## TASK TO COMPLETE:
Pictures aside, repeat every entry exactly.

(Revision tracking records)
★ ★ ★
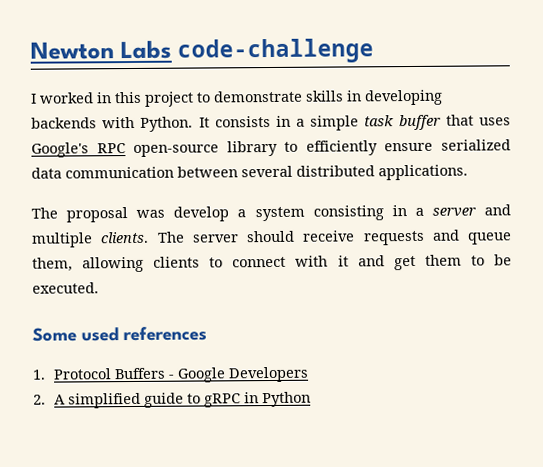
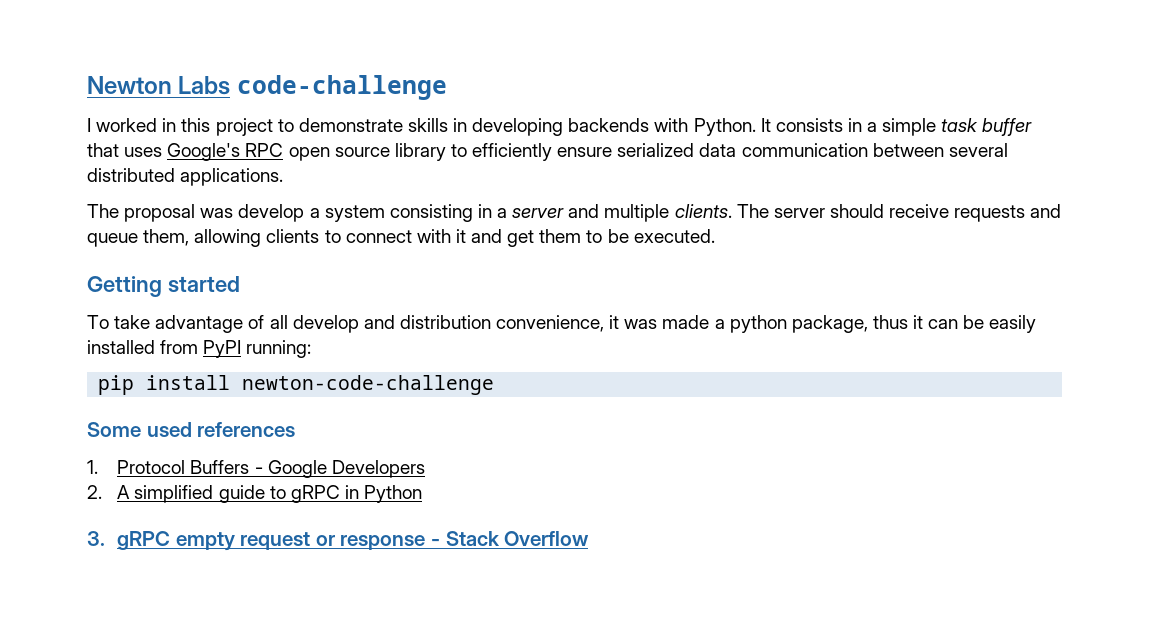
[133,144,220,157] open-source -> [288,147,390,161] open source
(99, 288) none -> [87,276,240,297] [87,315,1037,333] [87,340,312,358] [98,375,495,395] // Getting started // To take advantage of all develop and distribution convenience, it was made a python package, thus it can be easily installed from PyPI running: // pip install newton-code-challenge
(312, 399) none -> [87,531,590,551] // 3. gRPC empty request or response - Stack Overflow

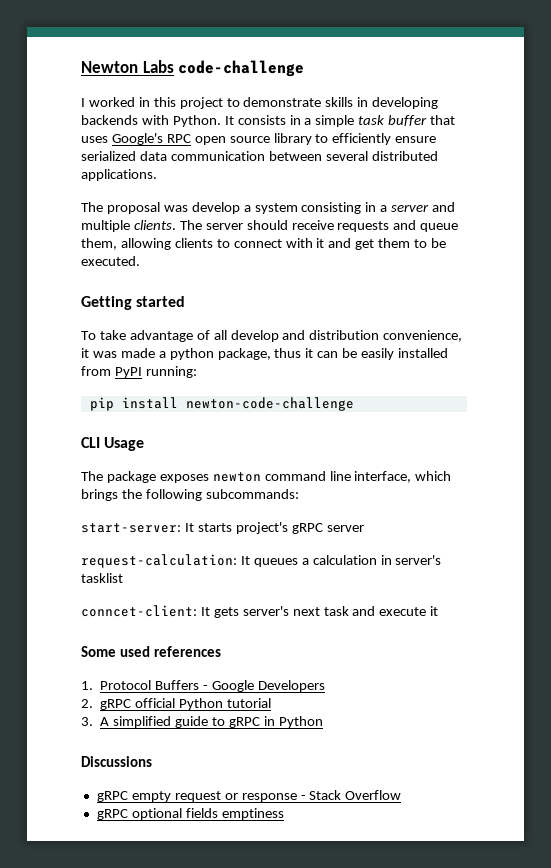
(495, 385) none -> [81,437,145,451] [81,471,452,483] [81,489,299,501] [81,522,364,534] [81,554,442,568] [81,573,123,583] [81,605,439,618] // CLI Usage // The package exposes newton command line interface, which brings the following subcommands: // start-server: It starts project's gRPC server // request-calculation: It queues a calculation in server's tasklist // conncet-client: It gets server's next task and execute it
(102, 492) none -> [100,698,272,710] [81,717,93,726] gRPC official Python tutorial // 3.
[87,531,105,546] 3. -> [81,756,152,767] Discussions //
(590, 538) none -> [96,808,284,820] // gRPC optional fields emptiness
★ ★ ★
## ANSWER AREA:
[133,144,220,157] open-source -> [288,147,390,161] open source
(99, 288) none -> [87,276,240,297] [87,315,1037,333] [87,340,312,358] [98,375,495,395] // Getting started // To take advantage of all develop and distribution convenience, it was made a python package, thus it can be easily installed from PyPI running: // pip install newton-code-challenge
(312, 399) none -> [87,531,590,551] // 3. gRPC empty request or response - Stack Overflow

(495, 385) none -> [81,437,145,451] [81,471,452,483] [81,489,299,501] [81,522,364,534] [81,554,442,568] [81,573,123,583] [81,605,439,618] // CLI Usage // The package exposes newton command line interface, which brings the following subcommands: // start-server: It starts project's gRPC server // request-calculation: It queues a calculation in server's tasklist // conncet-client: It gets server's next task and execute it
(102, 492) none -> [100,698,272,710] [81,717,93,726] gRPC official Python tutorial // 3.
[87,531,105,546] 3. -> [81,756,152,767] Discussions //
(590, 538) none -> [96,808,284,820] // gRPC optional fields emptiness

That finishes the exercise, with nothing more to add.